The first brilliant idea I observed was that the college-age students were gathering together to look into biblical authority; that is, how to apply Bible truths to our lives both personally and collectively by reading and using the Word as God intended so that we follow the holy patterns within it, and avoiding unnecessarily binding where God has not bound. How indispensable this foundational skill of thoughtfully wielding the “sword of the Spirit” (Ephesians 6:17; Hebrews 4:12) and “accurately handling the word of truth” (2 Timothy 2:15) will be for this future generation.

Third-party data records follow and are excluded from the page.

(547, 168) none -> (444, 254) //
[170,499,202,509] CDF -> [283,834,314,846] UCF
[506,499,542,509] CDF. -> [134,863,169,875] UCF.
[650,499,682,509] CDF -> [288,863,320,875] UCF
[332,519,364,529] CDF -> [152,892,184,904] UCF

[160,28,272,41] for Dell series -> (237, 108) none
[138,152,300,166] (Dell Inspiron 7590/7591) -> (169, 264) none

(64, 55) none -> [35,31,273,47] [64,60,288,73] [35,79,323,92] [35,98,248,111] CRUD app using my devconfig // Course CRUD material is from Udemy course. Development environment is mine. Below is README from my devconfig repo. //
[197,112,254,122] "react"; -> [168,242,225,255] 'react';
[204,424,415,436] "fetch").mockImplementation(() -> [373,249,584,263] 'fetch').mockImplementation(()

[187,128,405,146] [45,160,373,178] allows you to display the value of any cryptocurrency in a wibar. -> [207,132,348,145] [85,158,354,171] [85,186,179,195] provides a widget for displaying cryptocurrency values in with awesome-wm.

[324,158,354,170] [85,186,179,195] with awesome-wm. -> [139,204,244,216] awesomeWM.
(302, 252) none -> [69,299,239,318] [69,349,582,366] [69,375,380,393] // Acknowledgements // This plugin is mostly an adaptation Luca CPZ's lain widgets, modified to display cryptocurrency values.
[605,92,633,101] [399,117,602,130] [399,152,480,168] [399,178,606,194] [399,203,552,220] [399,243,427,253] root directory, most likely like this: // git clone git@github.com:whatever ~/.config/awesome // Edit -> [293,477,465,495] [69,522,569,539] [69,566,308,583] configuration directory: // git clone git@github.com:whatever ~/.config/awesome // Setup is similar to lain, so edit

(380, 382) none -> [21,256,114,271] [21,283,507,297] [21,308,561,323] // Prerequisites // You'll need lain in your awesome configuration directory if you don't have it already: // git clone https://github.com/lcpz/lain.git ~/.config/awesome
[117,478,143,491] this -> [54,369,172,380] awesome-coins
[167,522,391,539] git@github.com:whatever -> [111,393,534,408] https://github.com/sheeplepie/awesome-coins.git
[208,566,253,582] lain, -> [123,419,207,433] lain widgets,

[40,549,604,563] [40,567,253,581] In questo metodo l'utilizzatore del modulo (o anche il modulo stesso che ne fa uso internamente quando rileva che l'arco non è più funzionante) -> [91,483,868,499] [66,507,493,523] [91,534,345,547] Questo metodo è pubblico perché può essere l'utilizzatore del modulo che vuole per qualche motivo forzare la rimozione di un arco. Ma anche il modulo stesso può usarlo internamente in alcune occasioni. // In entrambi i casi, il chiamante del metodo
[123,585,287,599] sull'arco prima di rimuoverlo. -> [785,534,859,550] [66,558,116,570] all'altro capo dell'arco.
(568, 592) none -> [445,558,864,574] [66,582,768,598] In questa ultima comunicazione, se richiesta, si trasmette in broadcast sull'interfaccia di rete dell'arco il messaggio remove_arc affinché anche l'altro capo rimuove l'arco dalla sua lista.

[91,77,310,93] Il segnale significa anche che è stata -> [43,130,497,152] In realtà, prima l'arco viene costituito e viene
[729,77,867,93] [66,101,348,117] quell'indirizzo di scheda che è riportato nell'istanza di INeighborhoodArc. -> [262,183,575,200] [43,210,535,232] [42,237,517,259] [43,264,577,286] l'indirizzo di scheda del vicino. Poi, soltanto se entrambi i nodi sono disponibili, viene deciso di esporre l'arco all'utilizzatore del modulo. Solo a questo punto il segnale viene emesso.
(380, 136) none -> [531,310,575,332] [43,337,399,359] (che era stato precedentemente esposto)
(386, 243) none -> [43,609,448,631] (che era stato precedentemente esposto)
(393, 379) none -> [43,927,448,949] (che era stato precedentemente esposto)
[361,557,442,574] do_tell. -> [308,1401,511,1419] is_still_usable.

The second bright idea was that they were inviting back to the congregation the former college students who had moved away after graduation so that they could share from the scriptures what they wish they had known during those earlier years, and what they would have said to themselves on various moral topics if they could go back in time. I love that.
Lastly, Jason Gentry had written and shared with me a wonderful, comprehensive curriculum used to train the young, up-and-coming generation of boys and young men in the congregation to be future leaders. I was relieved to see that this course was completely free of an element I’d heard of in similar curriculums in less conservative circles than our own, which includes competitive memorization work where young boys are rewarded for beating the others, thus potentially instilling an attitude that I believe may do more harm than good, as seen in how repulsed God was when the church in Corinth used the spiritual gifts He had granted them to also jockey for position and one-up each other (1 Corinthians 12;14). In contrast, Jason’s material includes lessons that are both thorough and practical and cover everything from how to lead an effective prayer, to putting together an inspirational, biblically sound message, and so much more. The element of this idea that I must confess I’m in love with most of all, is the underlying message during the coaching process that the older men are sending to this generation: “You belong here. We need you. We have confidence in you. We accept you. You are one of us.”
If you are looking for a safer corner of the country where “In God We Trust” is engraved in large letters on every side of the courthouse, and handmade signs are in the windows of many of the downtown businesses that say simply, “Pray”, then Cookeville, Tennessee is certainly a town to consider. Here you will find a conscientious, truth-abiding church that is so very easy to love.